After three months, Jack was assigned a job feeding chickens, rabbits and geese. He also had to report to Feix at roll call. One day, in front of 10,000 prisoners, “out of nowhere,” Jack said, Feix drew his revolver, cocked it and pointed it at Jack’s head. It jammed. But Feix, enraged by the malfunction, began beating Jack’s head with the gun, creating a gash “two fingers” deep. Jack bears a 3-inch scar to this day.

But Jack had already reached a point where “it didn’t matter anymore,” he remembers. His brother and sister had been murdered, taken to a large ditch outside the camp with a group of 500 prisoners and shot. And on the camp’s row of gallows, “At least 10 to 50 people were hanging every day — by the neck, the feet and every which way,” Jack said. Also, he and his father had heard that Gertrude and the three girls had been taken to Auschwitz.

After two years, as the Russian army advanced, Jack and his father were moved to the Plaszow labor camp. Jack was tattooed with a number, but his father sucked out the ink, fearing it was poison. Jack worked in the Nazi offices, delivering papers to different barracks and cleaning the machines and wood floors. “I had no childhood. I thought life was like that,” he said.

After six months, Jack and his father were transferred to Flossenburg, a concentration camp in Bavaria, which was, according to Jack, “cold as hell.” While his father worked on planes for Messerschmitt AG, Jack was assigned to clean the Nazi offices. A highlight was stealing bread and cheese for his father, supplementing the plain bread and watery soup they were given once a day.

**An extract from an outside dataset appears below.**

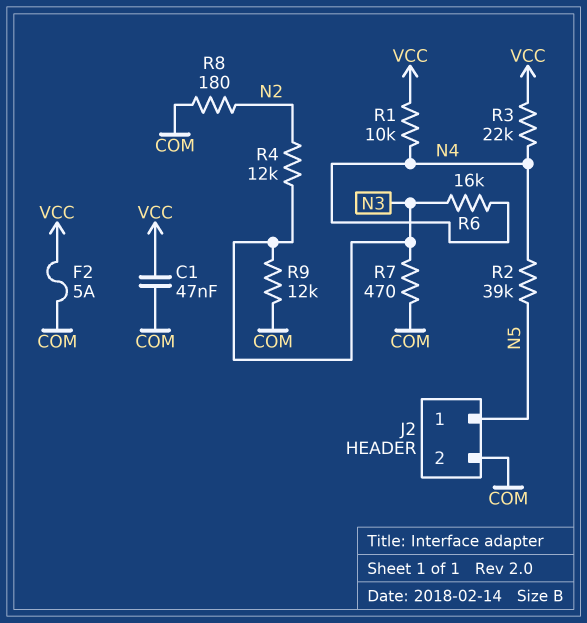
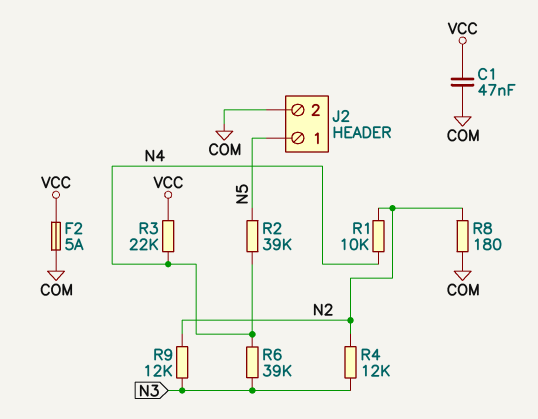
R1: 10k (N4, VCC) -> 10k (N2, N4)
R6: 16k (N3, N4) -> 39k (N3, N4)
R7: 470 (COM, N3) -> none
R9: 12k (COM, N3) -> 12k (N2, N3)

The camp became unmanageably overcrowded, and the crematorium, working round the clock, could not keep pace. The Nazis piled bodies in stacks, sometimes 20 feet high, pouring gasoline on them and igniting them, Jack recalls.

As the Allies began bombing in January 1945, the Germans loaded the prisoners on trains. Jack and his father were put in a cattle car, but, fearing the train would be bombed, Jack’s father, standing on dead bodies, pulled himself up to the car’s roof and climbed out. He then hauled Jack up. As the train was departing and they jumped off, Jack was shot in the foot. Still, they escaped into the nearby woods.

But they were soon captured and returned to Flossenburg, a few weeks before liberation. There was no food, and thousands of prisoners were walking around, “skeletons with their eyes bulging,” Jack said. Then, on April 23, 1945, the U.S. Army liberated Flossenburg. Jack believes that at age 9 he was the camp’s youngest survivor.

Jack and his father were eventually sent to a DP camp in Frankfurt. For the first time, Jack said, “I saw what life was like.” He attended Jewish school and learned Hebrew. Then, in summer 1947, his father died of a brain tumor.

Two years later, Jack came to the United States on an orphan visa. He was adopted by a cousin in Los Angeles, Anne Gorrin, the woman he calls “Mother.” Jack attended school, graduating from Fairfax High School. In 1954, he began working for a shower curtain company. After 30 years, he opened his own shower curtain company, Pavilion Products, retiring in 2007.

Jack met Natalie Wiener when he was 19 and she was 16, and they married in August 1957. Son Martin was born in 1959, Gary followed in 1962, and daughter Cheryl in 1964.

Jack regrets that he cannot recall the faces of his mother and five siblings. He has no photographs. He also regrets that he missed getting an education.

These days, Jack enjoys being with his family, including his seven grandchildren. He is working up to telling his story at the Museum of Tolerance.

“I feel blessed in one way, but so much was also taken away,” he says.